The following article appeared in Broadcasting's September 1, 1969 issue.
There's little left to say beyond that article. KKOG-TV ceased operations at about 11:10pm on September 13, 1969 following a 10:30pm newscast in which every person who had ever anchored the news there (excepting those who refused to come back for the last night) read one story each, followed by a brief on-camera speech by Julian Myers thanking those who had watched, advertised, or otherwise supported the station.
True to form, he refused to say anything negative about those who had chosen to leave, those who pressured the station for money it didn't have, or local businesses who essentially slammed their collective doors in his face when he approached them to buy air time.
At left, Broadcasting's report of KKOG-TV going dark. In his column the day afterward, Bob Holt, who admitted that the last hour of broadcasting “represented the only sustained viewing that [he] ever did of channel 16” due to poor reception in the area where he lived, complimented the Galligan Family, the many volunteers who discussed their experiences at the station (pre-empting what would have been the last “Sex And You” program) and Myers himself, who he confessed “a sneaking admiration for” in giving up a successful public relations career to launch a new venture because he had a dream.

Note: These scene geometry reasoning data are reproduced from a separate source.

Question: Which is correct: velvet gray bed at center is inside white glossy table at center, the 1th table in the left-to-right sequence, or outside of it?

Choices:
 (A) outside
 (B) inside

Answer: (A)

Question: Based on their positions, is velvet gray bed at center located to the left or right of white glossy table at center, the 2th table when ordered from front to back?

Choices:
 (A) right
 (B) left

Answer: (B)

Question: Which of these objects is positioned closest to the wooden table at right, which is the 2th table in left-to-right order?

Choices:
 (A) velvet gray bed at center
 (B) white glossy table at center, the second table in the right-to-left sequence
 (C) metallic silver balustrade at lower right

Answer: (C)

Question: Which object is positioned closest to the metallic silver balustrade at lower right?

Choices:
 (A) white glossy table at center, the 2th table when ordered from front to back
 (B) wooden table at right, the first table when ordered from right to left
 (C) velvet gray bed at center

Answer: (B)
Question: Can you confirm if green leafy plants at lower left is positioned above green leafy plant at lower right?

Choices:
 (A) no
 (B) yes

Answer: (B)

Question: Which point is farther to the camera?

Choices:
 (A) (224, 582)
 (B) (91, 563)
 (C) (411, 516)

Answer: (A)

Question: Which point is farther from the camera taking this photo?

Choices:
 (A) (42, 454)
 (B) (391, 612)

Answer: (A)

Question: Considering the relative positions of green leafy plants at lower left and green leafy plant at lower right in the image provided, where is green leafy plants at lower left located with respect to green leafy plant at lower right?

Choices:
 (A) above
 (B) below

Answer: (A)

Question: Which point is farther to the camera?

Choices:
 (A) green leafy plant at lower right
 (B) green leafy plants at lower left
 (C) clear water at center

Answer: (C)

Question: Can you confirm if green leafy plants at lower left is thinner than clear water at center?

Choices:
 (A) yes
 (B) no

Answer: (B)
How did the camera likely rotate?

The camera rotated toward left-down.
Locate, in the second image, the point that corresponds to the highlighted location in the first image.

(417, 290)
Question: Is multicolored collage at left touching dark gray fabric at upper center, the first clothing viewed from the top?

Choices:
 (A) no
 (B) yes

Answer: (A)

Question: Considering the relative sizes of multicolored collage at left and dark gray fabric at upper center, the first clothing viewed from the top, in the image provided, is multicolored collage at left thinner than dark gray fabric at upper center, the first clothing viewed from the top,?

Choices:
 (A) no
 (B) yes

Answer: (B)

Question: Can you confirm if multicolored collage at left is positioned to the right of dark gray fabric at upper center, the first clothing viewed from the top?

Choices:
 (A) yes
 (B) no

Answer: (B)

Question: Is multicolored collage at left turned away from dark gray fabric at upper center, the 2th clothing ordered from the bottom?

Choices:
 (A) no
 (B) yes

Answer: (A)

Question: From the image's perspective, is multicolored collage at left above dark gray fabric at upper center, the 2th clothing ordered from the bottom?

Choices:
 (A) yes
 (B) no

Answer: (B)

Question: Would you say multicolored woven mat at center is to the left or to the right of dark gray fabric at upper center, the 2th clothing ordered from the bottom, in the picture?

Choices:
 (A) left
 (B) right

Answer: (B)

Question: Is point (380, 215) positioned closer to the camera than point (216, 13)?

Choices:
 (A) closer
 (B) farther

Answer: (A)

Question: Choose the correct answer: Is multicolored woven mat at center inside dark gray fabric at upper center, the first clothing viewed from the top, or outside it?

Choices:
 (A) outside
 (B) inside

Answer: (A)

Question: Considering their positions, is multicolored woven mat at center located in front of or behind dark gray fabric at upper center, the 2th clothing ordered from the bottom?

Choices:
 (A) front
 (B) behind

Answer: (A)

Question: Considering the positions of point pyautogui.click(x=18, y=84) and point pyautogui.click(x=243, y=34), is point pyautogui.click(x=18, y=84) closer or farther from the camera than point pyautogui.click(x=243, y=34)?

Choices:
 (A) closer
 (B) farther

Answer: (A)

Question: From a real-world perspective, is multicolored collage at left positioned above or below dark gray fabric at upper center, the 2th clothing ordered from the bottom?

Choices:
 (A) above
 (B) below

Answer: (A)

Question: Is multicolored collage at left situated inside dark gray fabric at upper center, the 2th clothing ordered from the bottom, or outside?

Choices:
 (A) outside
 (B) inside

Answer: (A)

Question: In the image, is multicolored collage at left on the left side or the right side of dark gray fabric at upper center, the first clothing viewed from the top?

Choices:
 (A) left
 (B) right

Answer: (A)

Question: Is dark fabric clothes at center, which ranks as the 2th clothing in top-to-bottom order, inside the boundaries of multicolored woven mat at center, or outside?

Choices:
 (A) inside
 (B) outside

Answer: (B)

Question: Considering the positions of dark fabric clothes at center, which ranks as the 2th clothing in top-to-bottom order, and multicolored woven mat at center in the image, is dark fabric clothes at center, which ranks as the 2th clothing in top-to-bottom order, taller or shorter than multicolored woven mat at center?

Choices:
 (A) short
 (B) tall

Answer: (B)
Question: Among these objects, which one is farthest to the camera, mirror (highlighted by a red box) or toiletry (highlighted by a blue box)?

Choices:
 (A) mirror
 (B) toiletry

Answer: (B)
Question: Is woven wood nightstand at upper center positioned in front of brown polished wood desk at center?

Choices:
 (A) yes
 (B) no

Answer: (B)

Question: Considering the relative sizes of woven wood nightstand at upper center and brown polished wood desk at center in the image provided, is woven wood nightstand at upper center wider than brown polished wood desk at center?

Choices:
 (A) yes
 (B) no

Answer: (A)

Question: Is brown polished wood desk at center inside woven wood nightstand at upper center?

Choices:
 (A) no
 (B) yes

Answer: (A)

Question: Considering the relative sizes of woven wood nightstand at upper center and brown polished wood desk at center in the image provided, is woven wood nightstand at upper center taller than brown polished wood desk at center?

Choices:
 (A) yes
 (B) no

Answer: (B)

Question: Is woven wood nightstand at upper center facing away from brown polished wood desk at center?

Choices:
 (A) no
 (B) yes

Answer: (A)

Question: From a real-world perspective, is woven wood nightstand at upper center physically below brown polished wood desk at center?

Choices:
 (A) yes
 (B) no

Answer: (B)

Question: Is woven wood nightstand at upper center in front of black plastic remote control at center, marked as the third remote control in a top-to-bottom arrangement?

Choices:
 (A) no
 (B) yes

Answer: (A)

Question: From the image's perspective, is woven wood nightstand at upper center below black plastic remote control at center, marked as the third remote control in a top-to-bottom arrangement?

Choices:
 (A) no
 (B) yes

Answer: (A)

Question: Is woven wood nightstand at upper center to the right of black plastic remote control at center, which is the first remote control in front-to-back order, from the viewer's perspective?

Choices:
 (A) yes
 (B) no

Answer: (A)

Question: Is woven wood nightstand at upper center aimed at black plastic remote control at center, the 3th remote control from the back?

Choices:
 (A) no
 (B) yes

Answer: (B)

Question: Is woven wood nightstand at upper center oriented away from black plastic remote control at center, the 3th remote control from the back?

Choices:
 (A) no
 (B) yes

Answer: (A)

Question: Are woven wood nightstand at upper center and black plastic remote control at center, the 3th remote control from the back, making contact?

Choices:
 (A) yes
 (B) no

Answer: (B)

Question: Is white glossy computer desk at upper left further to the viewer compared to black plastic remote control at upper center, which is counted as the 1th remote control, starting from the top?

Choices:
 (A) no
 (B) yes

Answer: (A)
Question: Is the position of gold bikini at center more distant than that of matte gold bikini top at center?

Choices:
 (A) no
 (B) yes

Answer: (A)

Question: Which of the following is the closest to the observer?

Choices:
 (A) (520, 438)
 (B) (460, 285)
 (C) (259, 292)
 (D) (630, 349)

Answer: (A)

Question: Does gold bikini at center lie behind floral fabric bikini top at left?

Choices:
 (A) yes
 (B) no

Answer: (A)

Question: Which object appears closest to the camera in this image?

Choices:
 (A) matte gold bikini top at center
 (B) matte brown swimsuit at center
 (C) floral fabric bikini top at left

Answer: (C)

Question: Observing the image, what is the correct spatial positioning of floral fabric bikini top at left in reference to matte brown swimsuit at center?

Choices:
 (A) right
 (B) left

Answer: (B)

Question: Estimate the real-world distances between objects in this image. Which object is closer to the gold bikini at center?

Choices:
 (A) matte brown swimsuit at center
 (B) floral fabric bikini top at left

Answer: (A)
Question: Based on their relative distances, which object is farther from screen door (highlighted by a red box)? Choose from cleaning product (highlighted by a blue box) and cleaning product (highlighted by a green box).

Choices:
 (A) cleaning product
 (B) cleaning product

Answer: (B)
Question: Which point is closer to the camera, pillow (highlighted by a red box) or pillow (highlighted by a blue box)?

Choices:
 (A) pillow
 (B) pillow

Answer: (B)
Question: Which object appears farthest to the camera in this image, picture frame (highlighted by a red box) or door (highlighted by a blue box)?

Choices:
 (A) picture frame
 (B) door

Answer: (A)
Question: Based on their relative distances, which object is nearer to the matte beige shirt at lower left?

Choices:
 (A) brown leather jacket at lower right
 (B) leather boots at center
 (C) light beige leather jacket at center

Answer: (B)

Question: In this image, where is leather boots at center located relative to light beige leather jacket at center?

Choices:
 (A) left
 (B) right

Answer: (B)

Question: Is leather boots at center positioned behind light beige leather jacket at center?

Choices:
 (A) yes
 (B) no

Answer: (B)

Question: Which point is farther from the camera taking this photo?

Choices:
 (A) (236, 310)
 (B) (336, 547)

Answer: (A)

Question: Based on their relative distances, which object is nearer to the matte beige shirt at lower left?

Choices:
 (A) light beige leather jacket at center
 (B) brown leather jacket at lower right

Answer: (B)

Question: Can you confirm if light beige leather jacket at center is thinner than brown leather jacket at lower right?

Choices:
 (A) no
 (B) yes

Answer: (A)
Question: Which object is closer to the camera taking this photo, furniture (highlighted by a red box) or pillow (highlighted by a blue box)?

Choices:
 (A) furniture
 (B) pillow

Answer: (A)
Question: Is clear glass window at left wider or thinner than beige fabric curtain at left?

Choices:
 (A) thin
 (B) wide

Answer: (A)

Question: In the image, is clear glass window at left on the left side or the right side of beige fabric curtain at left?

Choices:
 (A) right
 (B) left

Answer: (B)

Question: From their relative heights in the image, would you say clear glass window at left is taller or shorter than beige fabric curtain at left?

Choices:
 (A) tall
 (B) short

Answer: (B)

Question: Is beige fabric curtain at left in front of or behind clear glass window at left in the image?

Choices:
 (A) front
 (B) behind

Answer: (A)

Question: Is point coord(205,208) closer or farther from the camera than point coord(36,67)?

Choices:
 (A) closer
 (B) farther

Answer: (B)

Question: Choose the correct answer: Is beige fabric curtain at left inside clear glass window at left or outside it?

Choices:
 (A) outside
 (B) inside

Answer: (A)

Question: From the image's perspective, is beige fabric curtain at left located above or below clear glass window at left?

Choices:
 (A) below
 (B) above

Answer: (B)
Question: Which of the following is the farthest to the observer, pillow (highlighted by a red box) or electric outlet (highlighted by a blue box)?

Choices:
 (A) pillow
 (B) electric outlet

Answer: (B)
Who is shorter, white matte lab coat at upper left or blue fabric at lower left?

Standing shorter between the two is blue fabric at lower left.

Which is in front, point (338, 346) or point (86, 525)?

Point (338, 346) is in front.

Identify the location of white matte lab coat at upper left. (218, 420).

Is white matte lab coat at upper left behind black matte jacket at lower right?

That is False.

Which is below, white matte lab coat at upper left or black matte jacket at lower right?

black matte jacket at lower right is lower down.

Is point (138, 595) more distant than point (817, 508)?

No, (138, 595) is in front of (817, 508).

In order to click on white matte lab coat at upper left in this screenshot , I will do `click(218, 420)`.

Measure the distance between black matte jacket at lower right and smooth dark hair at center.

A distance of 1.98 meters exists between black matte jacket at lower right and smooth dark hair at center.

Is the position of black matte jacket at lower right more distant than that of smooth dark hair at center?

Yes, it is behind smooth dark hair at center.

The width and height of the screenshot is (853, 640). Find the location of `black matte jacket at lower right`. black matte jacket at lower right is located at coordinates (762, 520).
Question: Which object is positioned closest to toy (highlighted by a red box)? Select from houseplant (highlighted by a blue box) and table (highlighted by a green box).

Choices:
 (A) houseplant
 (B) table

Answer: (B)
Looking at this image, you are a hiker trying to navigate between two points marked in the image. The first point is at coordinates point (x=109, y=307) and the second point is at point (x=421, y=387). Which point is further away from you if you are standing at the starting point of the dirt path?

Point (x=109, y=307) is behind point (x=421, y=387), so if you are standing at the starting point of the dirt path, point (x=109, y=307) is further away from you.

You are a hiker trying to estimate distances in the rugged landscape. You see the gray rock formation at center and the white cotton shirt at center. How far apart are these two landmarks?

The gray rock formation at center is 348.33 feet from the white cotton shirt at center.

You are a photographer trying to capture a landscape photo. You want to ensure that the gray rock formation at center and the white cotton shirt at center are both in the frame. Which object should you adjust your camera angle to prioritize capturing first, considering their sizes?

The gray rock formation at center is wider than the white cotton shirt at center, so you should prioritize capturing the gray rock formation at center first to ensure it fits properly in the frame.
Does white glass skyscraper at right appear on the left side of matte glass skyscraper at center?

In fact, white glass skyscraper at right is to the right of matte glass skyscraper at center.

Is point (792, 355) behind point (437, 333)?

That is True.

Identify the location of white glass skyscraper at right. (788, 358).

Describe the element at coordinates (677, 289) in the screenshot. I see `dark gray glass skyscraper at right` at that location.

It was a dream that cost Julian Myers the $350,000 he had in savings when he started pursuing it in 1964, as well as his marriage and quite literally everything he had owned.
Channel 16 never returned to the air under Myers or any other owner. In 1985, after a construction permit issued to Sears' "Neighborhood TV" (an aborted attempt to cash in on the new low-power television service by creating a network of LPTV stations) the preceding year was surrendered, channel 16 was reassigned to land mobile use by the Los Angeles County Sheriff's Department, precluding its subsequent use for television broadcasting. The table of allocations was amended to substitute channel 41, but technical issues forced a second amendment specifying channel 57 instead. KSTV began operations on that channel in October, 1990.
The end of Bob Holt's column of September 14, 1969 seems a fitting end to the KKOG story:
Many of us, if we have a dream, lack the courage to tackle it. Or, saddest of all, millions have no dream at all, which is another way of being dead. Not physically dead, but spiritually.
But it can be said of Julian Myers that he followed his dream, and he gambled his all on it, and he lost.
There is something else to be said for Julian Myers -- his unfailing good manners. Even when his enterprises were falling in ruins around him, his courtesy did not desert him. As one of his volunteers put it on the air: “He is unendingly concerned about others.”
He tilted his windmills, and went down, but he will not altogether be forgotten.
This website is dedicated to the late Julian Myers, who passed away December 21, 2013 at age 95. Among all the industry obituaries, only The Hollywood Reporter's mentioned KKOG-TV.